FIGS. 12(a) through 12(h) are a timing chart showing states of the voltages in the known power supply apparatus shown in FIG. 11. FIG. 12(a) is a diagram showing an intermediate voltage Vi11 outputted from the insulated power supply DCDC11. FIG. 12(b) is a diagram showing an intermediate voltage Vi12 outputted from the insulated power supply DCDC12. FIG. 12(c) is a diagram showing a signal inputted to the V1 terminal of the load element LOAD11. FIG. 12(d) is a diagram showing a signal inputted to the V2 terminal of the load element LOAD1. FIG. 12(e) is a diagram showing a signal inputted to the V3 terminal of the load element LOAD11. FIG. 12(f) is a diagram showing a signal inputted to the V1 terminal of the load element LOAD12. FIG. 12(g) is a diagram showing a signal inputted to the V2 terminal of the load element LOAD12. FIG. 12(h) is a diagram showing a signal inputted to the V3 terminal of the load element LOAD12.

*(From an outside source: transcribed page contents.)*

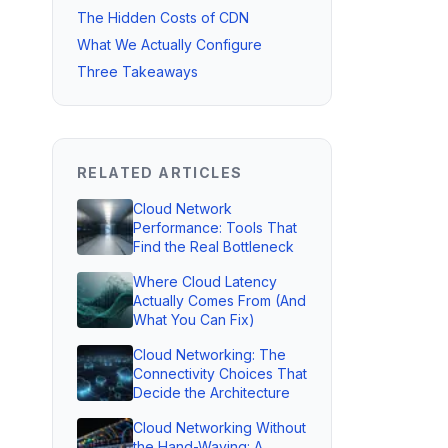
The Hidden Costs of CDN
What We Actually Configure
Three Takeaways
RELATED ARTICLES
Cloud Network
Performance: Tools That
Find the Real Bottleneck
Where Cloud Latency
Actually Comes From (And
What You Can Fix)
Cloud Networking: The
Connectivity Choices That
Decide the Architecture
Cloud Networking Without
the Hand-Waving: A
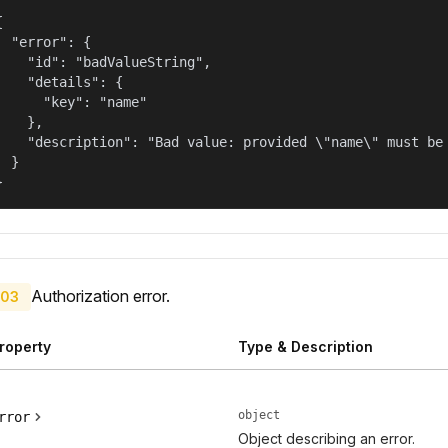


  "error": {

    "id": "badValueString",

    "details": {

      "key": "name"

    },

    "description": "Bad value: provided \"name\" must be 
  }

}
Authorization error.
03
roperty
Type & Description
object
rror
Object describing an error.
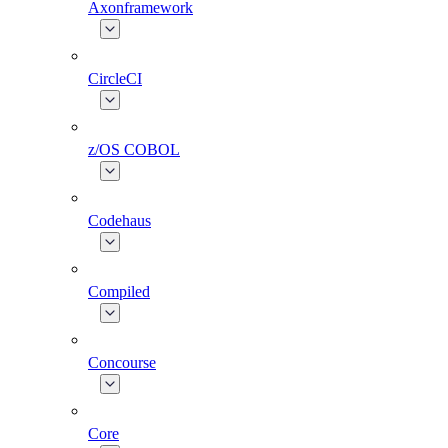
Axonframework
CircleCI
z/OS COBOL
Codehaus
Compiled
Concourse
Core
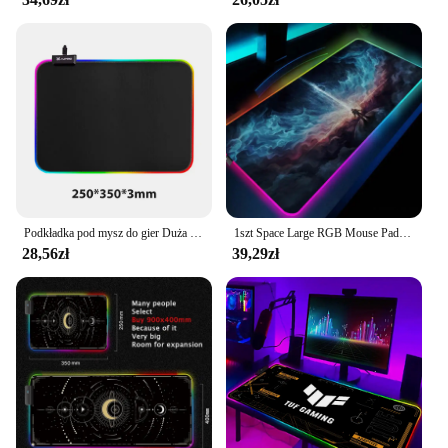
Podkładka pod mysz do gier Duża podkładka pod mysz RGB dla graczy Akcesoria do myszy komputerowych LED Duży dywan na biurko do klawiatury mechanicznej
1szt Space Large RGB Mouse Pad Gaming Mousepad LED Mouse Mat Gamer Mousemats Table Pads PC Desk Mat RGB Keyboard Mat XXL 90x40cm
28,56zł
39,29zł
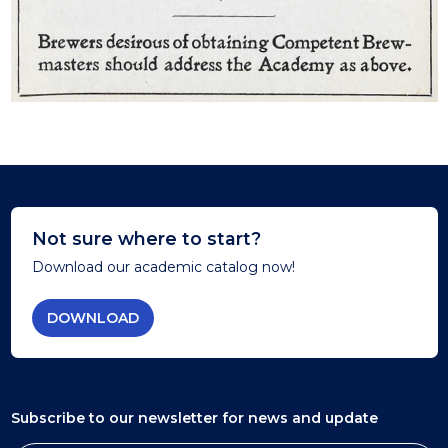
Not sure where to start?
Download our academic catalog now!
DOWNLOAD
Subscribe to our newsletter
for news and update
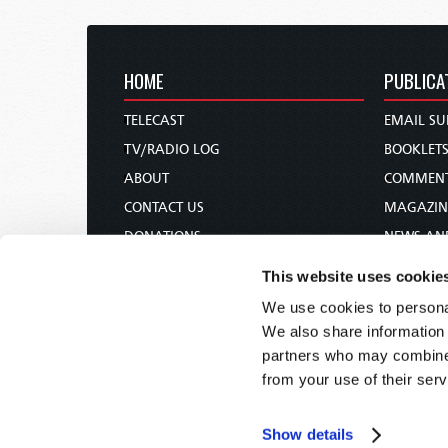
HOME
PUBLICA
TELECAST
EMAIL SU
TV/RADIO LOG
BOOKLET
ABOUT
COMMEN
CONTACT US
MAGAZIN
DONATIONS
NEWS AN
HOLY DAY CALENDAR
PAMPHLE
This website uses cookie
ORDER & SUBSCRIBE
WOMAN 
We use cookies to personal
TW PRESENTATIONS
BIBLE ST
We also share information 
OUR APPS
partners who may combine i
from your use of their serv
WEBCASTS
PODCASTS
Show details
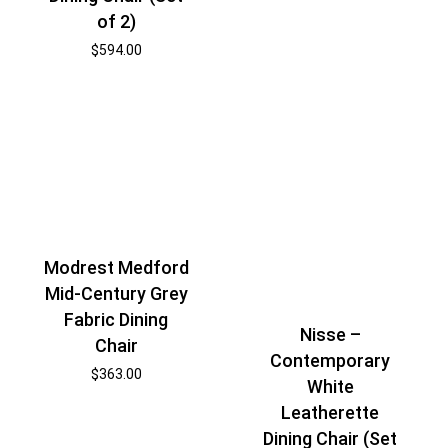
of 2)
$
594.00
Modrest Medford
Mid-Century Grey
Fabric Dining
Nisse –
Chair
Contemporary
$
363.00
White
Leatherette
Dining Chair (Set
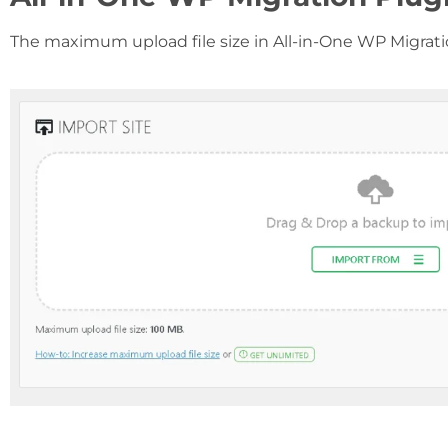
The maximum upload file size in All-in-One WP Migratio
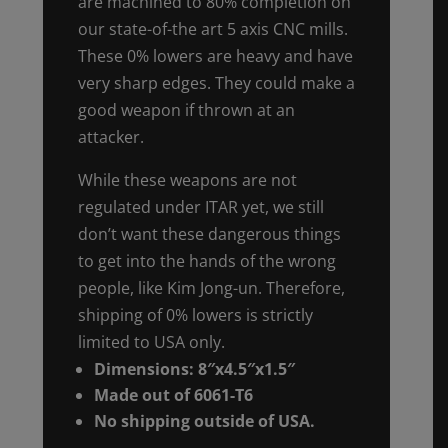
are machined to 80% completion on
our state-of-the art 5 axis CNC mills.
These 0% lowers are heavy and have
very sharp edges. They could make a
good weapon if thrown at an
attacker.
While these weapons are not
regulated under ITAR yet, we still
don’t want these dangerous things
to get into the hands of the wrong
people, like Kim Jong-un. Therefore,
shipping of 0% lowers is strictly
limited to USA only.
Dimensions: 8″x4.5″x1.5″
Made out of 6061-T6
No shipping outside of USA.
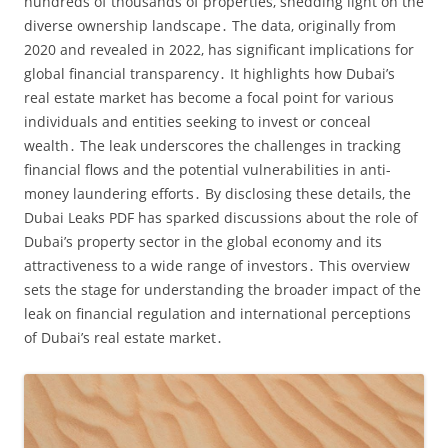
hundreds of thousands of properties‚ shedding light on the
diverse ownership landscape․ The data‚ originally from
2020 and revealed in 2022‚ has significant implications for
global financial transparency․ It highlights how Dubai’s
real estate market has become a focal point for various
individuals and entities seeking to invest or conceal
wealth․ The leak underscores the challenges in tracking
financial flows and the potential vulnerabilities in anti-
money laundering efforts․ By disclosing these details‚ the
Dubai Leaks PDF has sparked discussions about the role of
Dubai’s property sector in the global economy and its
attractiveness to a wide range of investors․ This overview
sets the stage for understanding the broader impact of the
leak on financial regulation and international perceptions
of Dubai’s real estate market․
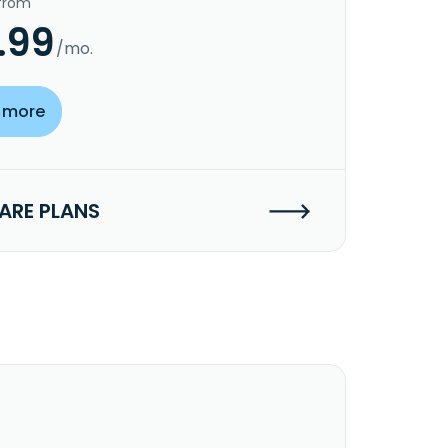
 from
.99
/mo.
 more
RE PLANS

In the case where the load elements LOAD11 and LOAD12 are both load elements that cannot normally operate unless the power sources V1 to V3 are simultaneously applied, if the insulated power supply DCDC11 (time T11; refer to point A in FIG. 12(a)) starts earlier than the insulated power supply DCDC12 (time T12; refer to point B in FIG. 12(b)), power supply from the insulated power supply DCDC11 to the non-insulated power supply DCDC13 and DCDC14 would be done earlier than power supply from the insulated power supply DCDC12 to the non-insulated power supplies DCDC15 to DCDC17, hence, in the load element LOAD11, a voltage is applied to the terminal V3 later than the terminal V1 (refer to point C in FIG. 12(c)) and the terminal V2 (refer to point D in FIG. 12(d)), which would prevent the load element LOAD11 from being able to operate normally.

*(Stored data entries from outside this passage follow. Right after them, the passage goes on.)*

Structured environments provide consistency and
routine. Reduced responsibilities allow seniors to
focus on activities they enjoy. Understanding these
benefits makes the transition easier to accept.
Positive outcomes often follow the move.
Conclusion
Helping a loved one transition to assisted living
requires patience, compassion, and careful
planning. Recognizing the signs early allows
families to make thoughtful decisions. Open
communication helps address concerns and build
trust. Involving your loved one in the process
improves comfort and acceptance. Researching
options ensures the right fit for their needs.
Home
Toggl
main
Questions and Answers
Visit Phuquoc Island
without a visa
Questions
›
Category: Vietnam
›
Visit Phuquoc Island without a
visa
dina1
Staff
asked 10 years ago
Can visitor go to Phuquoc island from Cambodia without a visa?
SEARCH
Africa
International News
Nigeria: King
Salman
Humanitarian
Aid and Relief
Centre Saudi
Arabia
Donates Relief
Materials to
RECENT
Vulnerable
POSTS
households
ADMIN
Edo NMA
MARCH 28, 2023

In other words, in a load element requiring a plurality of power sources, if the plural power sources are not applied simultaneously or in the defined order, the load element would not operate normally.

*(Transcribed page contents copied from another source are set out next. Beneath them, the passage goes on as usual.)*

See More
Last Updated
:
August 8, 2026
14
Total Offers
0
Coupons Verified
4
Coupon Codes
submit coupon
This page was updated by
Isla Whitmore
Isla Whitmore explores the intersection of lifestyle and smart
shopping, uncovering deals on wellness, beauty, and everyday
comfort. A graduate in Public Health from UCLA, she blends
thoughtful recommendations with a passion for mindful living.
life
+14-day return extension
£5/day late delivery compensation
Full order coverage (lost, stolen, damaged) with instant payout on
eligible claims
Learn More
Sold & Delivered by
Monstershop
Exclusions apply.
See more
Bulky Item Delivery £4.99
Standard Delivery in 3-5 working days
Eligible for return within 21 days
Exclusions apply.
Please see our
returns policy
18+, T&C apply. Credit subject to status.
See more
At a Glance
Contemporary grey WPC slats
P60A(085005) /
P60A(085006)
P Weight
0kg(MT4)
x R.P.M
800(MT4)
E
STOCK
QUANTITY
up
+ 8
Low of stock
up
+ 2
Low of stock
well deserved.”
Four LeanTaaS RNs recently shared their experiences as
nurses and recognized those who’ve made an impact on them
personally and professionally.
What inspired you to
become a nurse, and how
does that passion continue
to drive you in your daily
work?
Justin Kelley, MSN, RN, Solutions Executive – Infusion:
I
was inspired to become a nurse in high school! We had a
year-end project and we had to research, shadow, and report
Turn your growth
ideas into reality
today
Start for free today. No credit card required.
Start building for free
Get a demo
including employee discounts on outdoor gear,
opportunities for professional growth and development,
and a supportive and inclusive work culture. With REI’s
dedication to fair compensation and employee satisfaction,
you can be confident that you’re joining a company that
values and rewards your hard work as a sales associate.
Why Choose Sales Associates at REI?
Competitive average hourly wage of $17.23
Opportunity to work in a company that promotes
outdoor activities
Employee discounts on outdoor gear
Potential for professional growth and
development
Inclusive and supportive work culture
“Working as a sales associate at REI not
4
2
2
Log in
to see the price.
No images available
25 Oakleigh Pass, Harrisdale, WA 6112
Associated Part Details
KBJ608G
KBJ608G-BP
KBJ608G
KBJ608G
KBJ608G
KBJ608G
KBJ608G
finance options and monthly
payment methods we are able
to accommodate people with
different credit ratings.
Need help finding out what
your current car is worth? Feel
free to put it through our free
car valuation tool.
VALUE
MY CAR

Further, if inter-element signals are not transmitted simultaneously or in the predetermined order to the plural load elements, hangup or error would occur.
For these reasons, there has been proposed a method of connecting outputs of the plural insulated power supplies DCDC11 and DCDC12 in parallel to simultaneously supply the power to the non-insulated power supplies DCDC13 to DCDC17 in the following stage thereof.
FIG. 13 is a diagram schematically showing another example of configuration of the known power supply apparatus. FIGS. 14(a) and 14(b) are a timing chart showing states of voltages in the known power supply configuration shown in FIG. 13. FIG. 14(a) is a diagram showing a voltage Vi11 outputted from an insulated power supply DCDC11. FIG. 14(b) is a diagram showing a voltage Vi12 outputted from an insulated power source DCDC12.
In the known power supply apparatus shown in FIG. 13, outputs from +Vout terminals of the plural insulated power supplies DCDC11 and DCDC12 are connected in parallel and inputted to +Vin terminals of non-insulated power supplies DCDC13 to DCDC17 in the following stage. Whereby, the power is simultaneously supplied from the plural insulated power supplies DCDC11 and DCDC12 to the non-insulated power supplies DCDC13 to DCDC17 in the following stage.
However, the known method shown in FIG. 13 has a risk that when either one (the insulated power supply DCDC11 in the example shown in FIGS. 14(a) and 14(b)) of the insulated power supplies DCDC11 and DCDC12 starts earlier (refer to a time T11 in FIG. 14(a)), all the loads of the non-insulated power supplies DCDC13 to DCDC17 concentrate on the insulated power supply DCDC11 before the insulated power supply DCDC12 starts (refer to a time T12 in FIG. 14(b)), as a result, the insulated power supply DCDC11 goes down.